─── THE DATA ───
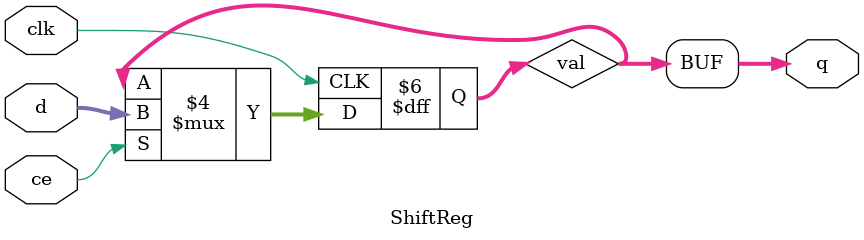
<source format=v>
`timescale 1ns / 1ps


module ShiftReg #(
    parameter BUS_WIDTH = 8 // DATA BUS WIDTH , 1 bit is default
    ) 

(
    input clk, 
    input ce, 
    input [ BUS_WIDTH-1 : 0] d, 
    output[ BUS_WIDTH-1 : 0] q
    );
    
    reg [ BUS_WIDTH-1 : 0 ]val = 0 ;
    always @(posedge clk) 
    begin 
    if(ce) 
    val<=d; 
    else 
    val<=val; 
    end
    
    assign q=val;
    
    endmodule

    

</source>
───
- YOUR TASK
Every entry above needs to be copied exactly, and no pictures go with it.

- TASK RESPONSE
<source format=v>
`timescale 1ns / 1ps


module ShiftReg #(
    parameter BUS_WIDTH = 8 // DATA BUS WIDTH , 1 bit is default
    ) 

(
    input clk, 
    input ce, 
    input [ BUS_WIDTH-1 : 0] d, 
    output[ BUS_WIDTH-1 : 0] q
    );
    
    reg [ BUS_WIDTH-1 : 0 ]val = 0 ;
    always @(posedge clk) 
    begin 
    if(ce) 
    val<=d; 
    else 
    val<=val; 
    end
    
    assign q=val;
    
    endmodule

    

</source>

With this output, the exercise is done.